Il a le sens du devoir, il se sent membre d’un tout, donc en partie responsable de ce tout. Il accomplit son devoir de citoyen quand il prend sa part de responsabilité dans l’évolution de la société dans laquelle il vit.

 

Il comprend toutes les implications de cette phrase mal comprise (et surtout mal acceptée) : « celui qui n’est pas avec moi est contre moi ». Il reconnaît que les mécanismes de la vie impliquent la notion de seuil et sont donc de l’ordre du « Tout ou rien ». Il sait donc que s’il ne fait pas partie de la solution, alors il fait partie du problème. Et il est las de faire partie du problème. Il sait que ne pas choisir de faire, c’est choisir de ne pas faire.

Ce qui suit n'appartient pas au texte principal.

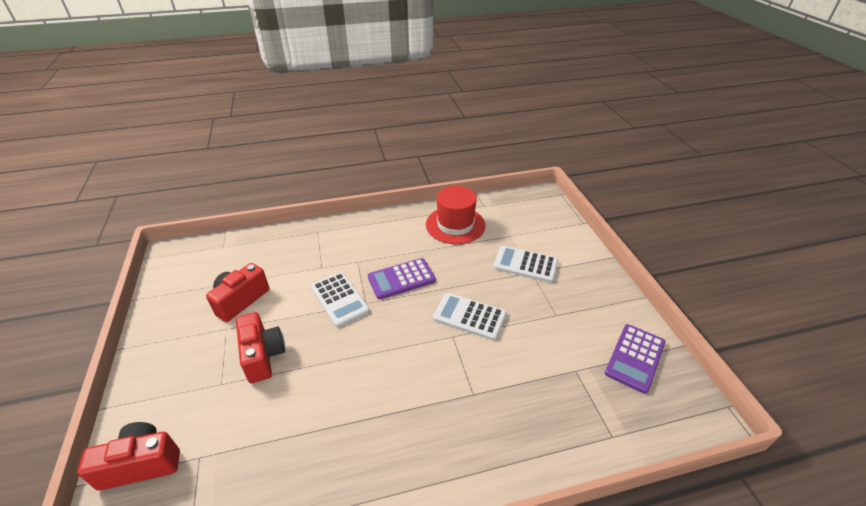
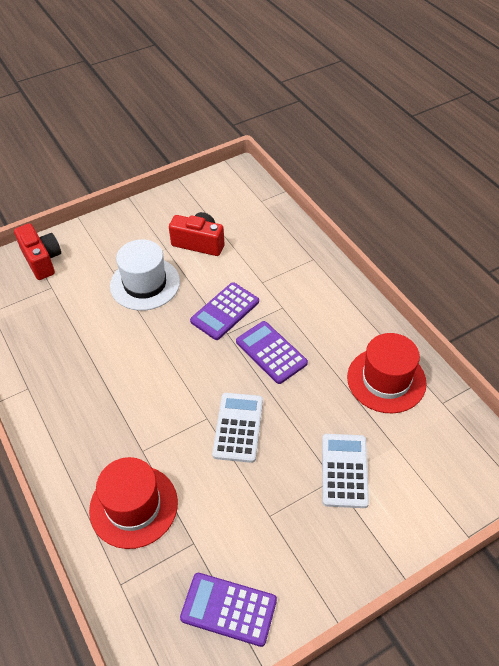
camera: 75 degrees right, 10 degrees up
(263, 355) = (145, 284): red camera -> white hat
(339, 299) = (225, 311): white calculator -> purple calculator
(533, 412) = (133, 506): none -> red hat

Il est exigeant avec lui-même et tolérant avec les autres.

 

Il a compris cet enseignement primordial donné à l’humanité par un de ses grands Instructeurs : la parabole de « la paille et la poutre ». Il sait que la réalité extérieure est le reflet de sa réalité intérieure et que si elle ne lui plaît pas, il peut la changer en lui-même, ayant accès à elle par son propre intérieur. Il sait aussi qu’il ne la changera jamais de l’extérieur. Il ne se leurre donc pas sur ce que signifie être « un homme de bien ».

 

Sa devise pourrait être : « Mourir pour mourir, autant mourir debout et au combat ! ». Sa personnalité se caractérise par l’altruisme, par la patience et la persévérance. Ayant le sens du Tout, il se sent solidaire de tous. Il assume sa part de la charge. « Si je ne le fais pas pour moi, alors je vais le faire pour tous les séquestrés, pour les déplacés de la violence, pour les miséreux… ». S’il se projette dans l’espace (le Tout), il se projette aussi dans le temps : il voit loin, à plusieurs centaines d’années, il participe à un projet à long terme, projet qui dépasse largement les dimensions temps et espace de sa propre personnalité.

 

Il arrive que le guerrier se souvienne qu’il s’est incarné sur cette Terre pour participer à un événement peu ordinaire, une transformation collective. Les vicissitudes de la vie sur cette Terre étant ce qu’elles sont, il arrive aussi qu’il l’ait oublié et qu’il se dédie par erreur à toute autre chose que ce qu’il avait prévu. Auquel cas on reconnaîtra le guerrier aux efforts qu’il fera pour reprendre ses esprits et retrouver le sens de sa vie et se recentrer. Il saura trouver l’aide nécessaire et échapper à tous les pièges.

 

Ce livre est surtout écrit pour les guerriers.